■ Arbeitsauftrag 1
Übernehmen Sie die Zeilen der Daten unten wortgetreu, und zwar alles vom Beginn der Zeilen bis einschließlich der Zeile mit „The following Salesforce“. Lassen Sie die Bilder in Ihrer Antwort weg.

##########

Bild: Gemeinsam wollen sie Bibi vom Thron stoßen: Zipi Livni (l.) und Jitzchak…
JERUSALEM taz | Der Fernsehtechniker Rami Misrachi aus der israelischen
Kleinstadt Beit Schemsch ist sich noch nicht sicher. „Vielleicht werde ich
Kachlon meine Stimme geben“, sagt er, „Oder vielleicht doch Netanjahu, ich
entscheide mich immer erst in der letzten Minute.“ Kulanu, so heißt die
Partei von Mosche Kachlon, zu Deutsch: Wir alle. Auf den Werbeplakaten mit
zionistisch-blau-weißem Hintergrund lächelt der aparte Mittfünfziger
selbstbewusst über dem Schriftzug „Kulanu Kachlon“, „Wir alle sind
Kachlon“. Der frühere Kommunikationsminister verspricht, durch mehr
Wettbewerb die Preise zu drücken.
Auch der Spekulant Hadar Nemet hofft auf niedrigere Lebenshaltungskosten.
Doch wie beim letzten Mal will er bei den heutigen Parlamentswahlen den
national-religiösen Naftali Bennett vom Jüdischen Haus wählen. „Wenn
Bennett nicht noch einmal Wirtschaftsminister wird, dann helfe uns Gott“,
sagt Nemet, den die nationalistische Agenda vom Jüdischen Haus nicht
interessiert.
Die Heilpraktikerin Ayala Ilani favorisiert wiederum Jair Lapid. Die
Zukunftspartei des früheren Finanzministers Lapid habe „wichtige Reformen
im Erziehungsbereich vorangetrieben“, sagt die Anfang 40-Jährige. „Lapid
ist erst zwei Jahre an der Regierung. Er sollte noch eine Chance bekommen“,
findet sie.
Der Schein, dass die Parlamentswahlen Israels mündige Bürger vor die Wahl
zwischen dem konservativen Ministerpräsidenten Benjamin Netanjahu und
seinem Herausforderer, dem Sozialdemokraten Jitzchak Herzog, stellt, trügt.

##########

■ Arbeitsauftrag 2
Beantworten Sie anhand des Berichts über die israelische Parlamentswahl:
(a) Welchen Beruf hat Rami Misrachi?
(b) Von welcher Partei ist Naftali Bennett, den Hadar Nemet wählen will?
(c) Wer ist der Herausforderer von Benjamin Netanjahu?

##########

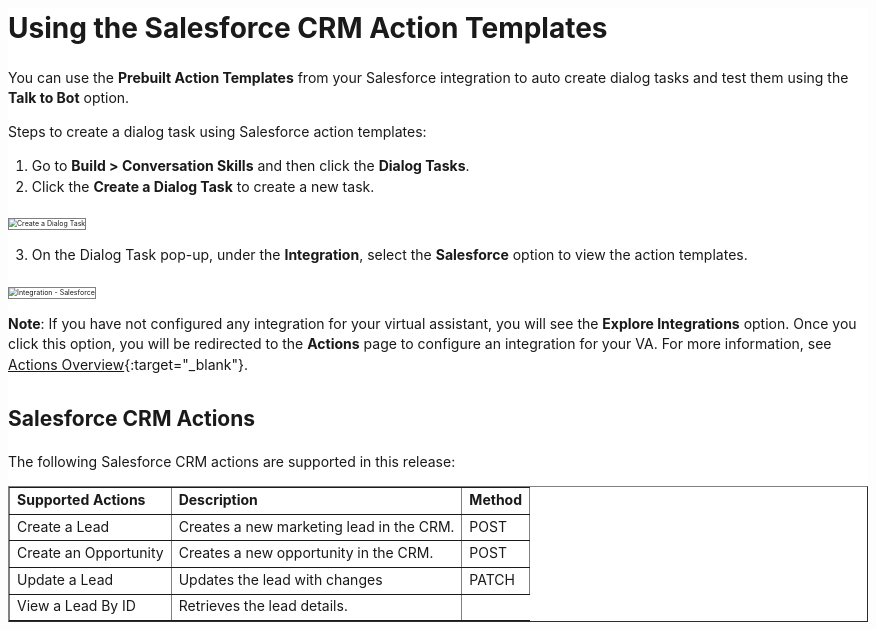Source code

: # Using the Salesforce CRM Action Templates

You can use the **Prebuilt Action Templates** from your Salesforce integration to auto create dialog tasks and test them using the **Talk to Bot** option.

Steps to create a dialog task using Salesforce action templates:

1. Go to **Build > Conversation Skills** and then click the **Dialog Tasks**.
2. Click the **Create a Dialog Task** to create a new task.  
<img src="../images/salesforce-tem-img1.png" alt="Create a Dialog Task" title="Create a Dialog Task" style="border: 1px solid gray;zoom:50%;"/>

3. On the Dialog Task pop-up, under the **Integration**, select the **Salesforce** option to view the action templates.  
<img src="../images/salesforce-tem-img2.png" alt="Integration - Salesforce" title="Integration - Salesforce" style="border: 1px solid gray;zoom:50%;"/>

**Note**:
If you have not configured any integration for your virtual assistant, you will see the **Explore Integrations** option. Once you click this option, you will be redirected to the **Actions** page to configure an integration for your VA. For more information, see [Actions Overview](../../actions/){:target="_blank"}.

## Salesforce CRM Actions 

The following Salesforce CRM actions are supported in this release:

<table border="1">
  <tr>
   <td><strong>Supported Actions</strong>
   </td>
   <td><strong>Description</strong>
   </td>
   <td><strong>Method</strong>
   </td>
  </tr>
  <tr>
   <td>Create a Lead
   </td>
   <td>Creates a new marketing lead in the CRM.
   </td>
   <td>POST
   </td>
  </tr>
  <tr>
   <td>Create an Opportunity
   </td>
   <td>Creates a new opportunity in the CRM.
   </td>
   <td>POST
   </td>
  </tr>
  <tr>
   <td>Update a Lead
   </td>
   <td>Updates the lead with changes
   </td>
   <td>PATCH
   </td>
  </tr>
  <tr>
   <td>View a Lead By ID
   </td>
   <td>Retrieves the lead details.
   </td>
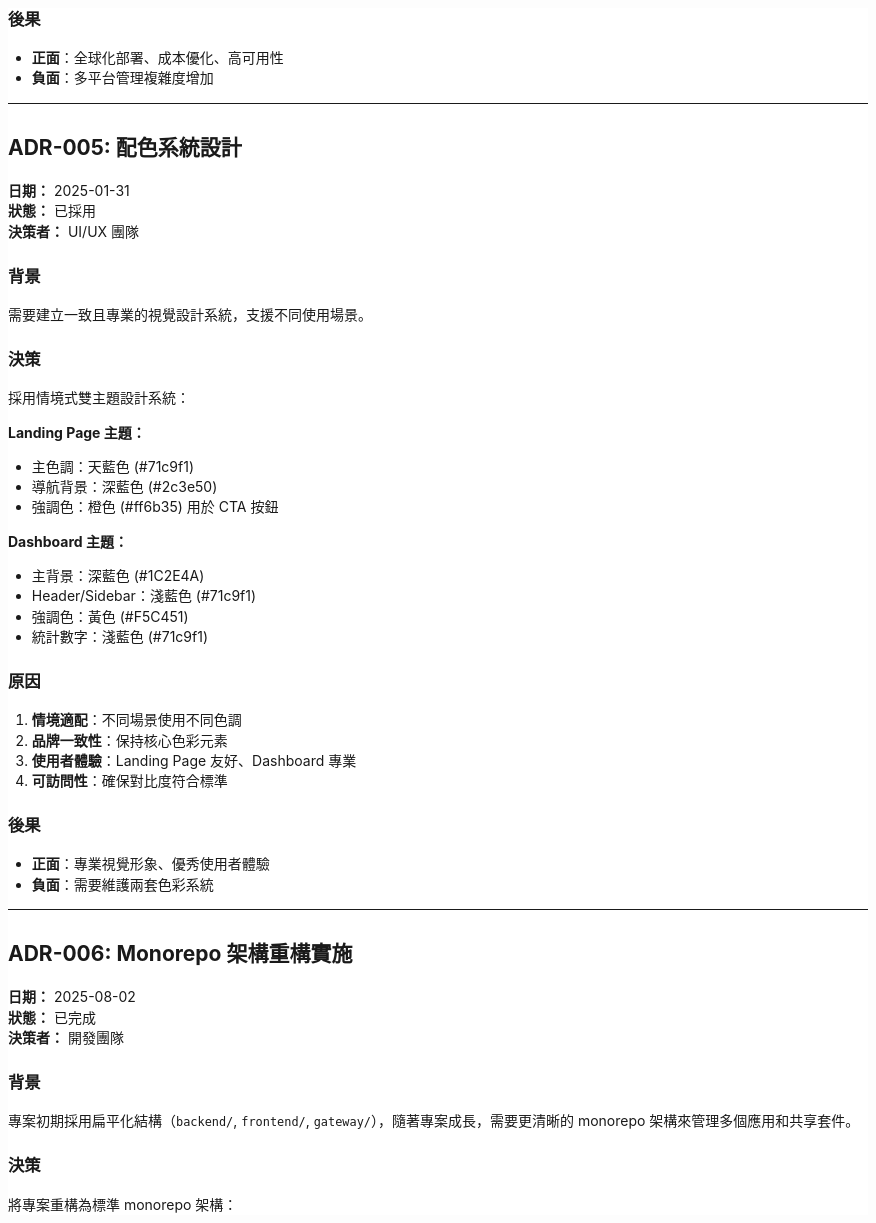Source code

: ### 後果
- **正面**：全球化部署、成本優化、高可用性
- **負面**：多平台管理複雜度增加

---

## ADR-005: 配色系統設計

**日期：** 2025-01-31  
**狀態：** 已採用  
**決策者：** UI/UX 團隊  

### 背景
需要建立一致且專業的視覺設計系統，支援不同使用場景。

### 決策
採用情境式雙主題設計系統：

**Landing Page 主題：**
- 主色調：天藍色 (#71c9f1)
- 導航背景：深藍色 (#2c3e50)
- 強調色：橙色 (#ff6b35) 用於 CTA 按鈕

**Dashboard 主題：**
- 主背景：深藍色 (#1C2E4A)
- Header/Sidebar：淺藍色 (#71c9f1)
- 強調色：黃色 (#F5C451)
- 統計數字：淺藍色 (#71c9f1)

### 原因
1. **情境適配**：不同場景使用不同色調
2. **品牌一致性**：保持核心色彩元素
3. **使用者體驗**：Landing Page 友好、Dashboard 專業
4. **可訪問性**：確保對比度符合標準

### 後果
- **正面**：專業視覺形象、優秀使用者體驗
- **負面**：需要維護兩套色彩系統

---

## ADR-006: Monorepo 架構重構實施

**日期：** 2025-08-02  
**狀態：** 已完成  
**決策者：** 開發團隊  

### 背景
專案初期採用扁平化結構（`backend/`, `frontend/`, `gateway/`），隨著專案成長，需要更清晰的 monorepo 架構來管理多個應用和共享套件。

### 決策
將專案重構為標準 monorepo 架構：
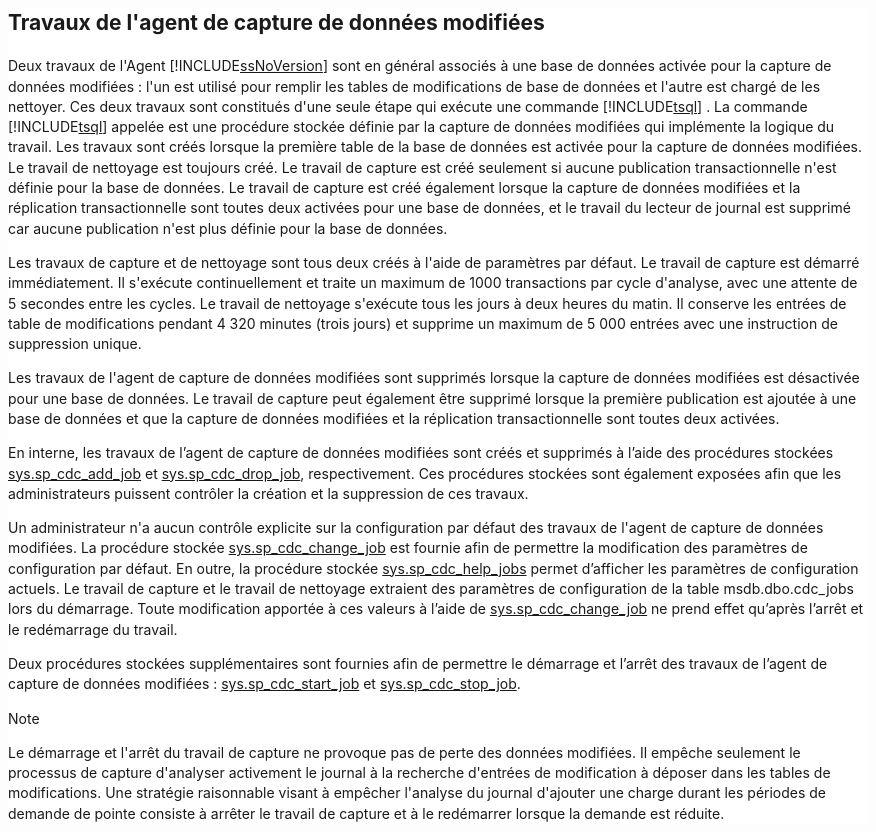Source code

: ## <a name="change-data-capture-agent-jobs"></a>Travaux de l'agent de capture de données modifiées  
 Deux travaux de l'Agent [!INCLUDE[ssNoVersion](../../includes/ssnoversion-md.md)] sont en général associés à une base de données activée pour la capture de données modifiées : l'un est utilisé pour remplir les tables de modifications de base de données et l'autre est chargé de les nettoyer. Ces deux travaux sont constitués d'une seule étape qui exécute une commande [!INCLUDE[tsql](../../includes/tsql-md.md)] . La commande [!INCLUDE[tsql](../../includes/tsql-md.md)] appelée est une procédure stockée définie par la capture de données modifiées qui implémente la logique du travail. Les travaux sont créés lorsque la première table de la base de données est activée pour la capture de données modifiées. Le travail de nettoyage est toujours créé. Le travail de capture est créé seulement si aucune publication transactionnelle n'est définie pour la base de données. Le travail de capture est créé également lorsque la capture de données modifiées et la réplication transactionnelle sont toutes deux activées pour une base de données, et le travail du lecteur de journal est supprimé car aucune publication n'est plus définie pour la base de données.  
  
 Les travaux de capture et de nettoyage sont tous deux créés à l'aide de paramètres par défaut. Le travail de capture est démarré immédiatement. Il s'exécute continuellement et traite un maximum de 1000 transactions par cycle d'analyse, avec une attente de 5 secondes entre les cycles. Le travail de nettoyage s'exécute tous les jours à deux heures du matin. Il conserve les entrées de table de modifications pendant 4 320 minutes (trois jours) et supprime un maximum de 5 000 entrées avec une instruction de suppression unique.  
  
 Les travaux de l'agent de capture de données modifiées sont supprimés lorsque la capture de données modifiées est désactivée pour une base de données. Le travail de capture peut également être supprimé lorsque la première publication est ajoutée à une base de données et que la capture de données modifiées et la réplication transactionnelle sont toutes deux activées.  
  
 En interne, les travaux de l’agent de capture de données modifiées sont créés et supprimés à l’aide des procédures stockées [sys.sp_cdc_add_job](../../relational-databases/system-stored-procedures/sys-sp-cdc-add-job-transact-sql.md) et [sys.sp_cdc_drop_job](../../relational-databases/system-stored-procedures/sys-sp-cdc-drop-job-transact-sql.md), respectivement. Ces procédures stockées sont également exposées afin que les administrateurs puissent contrôler la création et la suppression de ces travaux.  
  
 Un administrateur n'a aucun contrôle explicite sur la configuration par défaut des travaux de l'agent de capture de données modifiées. La procédure stockée [sys.sp_cdc_change_job](../../relational-databases/system-stored-procedures/sys-sp-cdc-change-job-transact-sql.md) est fournie afin de permettre la modification des paramètres de configuration par défaut. En outre, la procédure stockée [sys.sp_cdc_help_jobs](../../relational-databases/system-stored-procedures/sys-sp-cdc-help-jobs-transact-sql.md) permet d’afficher les paramètres de configuration actuels. Le travail de capture et le travail de nettoyage extraient des paramètres de configuration de la table msdb.dbo.cdc_jobs lors du démarrage. Toute modification apportée à ces valeurs à l’aide de [sys.sp_cdc_change_job](../../relational-databases/system-stored-procedures/sys-sp-cdc-change-job-transact-sql.md) ne prend effet qu’après l’arrêt et le redémarrage du travail.  
  
 Deux procédures stockées supplémentaires sont fournies afin de permettre le démarrage et l’arrêt des travaux de l’agent de capture de données modifiées : [sys.sp_cdc_start_job](../../relational-databases/system-stored-procedures/sys-sp-cdc-start-job-transact-sql.md) et [sys.sp_cdc_stop_job](../../relational-databases/system-stored-procedures/sys-sp-cdc-stop-job-transact-sql.md).  
  
> [!NOTE]  
>  Le démarrage et l'arrêt du travail de capture ne provoque pas de perte des données modifiées. Il empêche seulement le processus de capture d'analyser activement le journal à la recherche d'entrées de modification à déposer dans les tables de modifications. Une stratégie raisonnable visant à empêcher l'analyse du journal d'ajouter une charge durant les périodes de demande de pointe consiste à arrêter le travail de capture et à le redémarrer lorsque la demande est réduite.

##########

■ Antwortbereich 1
Source code

: # Using the Salesforce CRM Action Templates

You can use the **Prebuilt Action Templates** from your Salesforce integration to auto create dialog tasks and test them using the **Talk to Bot** option.

Steps to create a dialog task using Salesforce action templates:

1. Go to **Build > Conversation Skills** and then click the **Dialog Tasks**.
2. Click the **Create a Dialog Task** to create a new task.  
<img src="../images/salesforce-tem-img1.png" alt="Create a Dialog Task" title="Create a Dialog Task" style="border: 1px solid gray;zoom:50%;"/>

3. On the Dialog Task pop-up, under the **Integration**, select the **Salesforce** option to view the action templates.  
<img src="../images/salesforce-tem-img2.png" alt="Integration - Salesforce" title="Integration - Salesforce" style="border: 1px solid gray;zoom:50%;"/>

**Note**:
If you have not configured any integration for your virtual assistant, you will see the **Explore Integrations** option. Once you click this option, you will be redirected to the **Actions** page to configure an integration for your VA. For more information, see [Actions Overview](../../actions/){:target="_blank"}.

## Salesforce CRM Actions 

The following Salesforce CRM actions are supported in this release:

■ Antwortbereich 2
(a) Fernsehtechniker
(b) Vom Jüdischen Haus
(c) Der Sozialdemokrat Jitzchak Herzog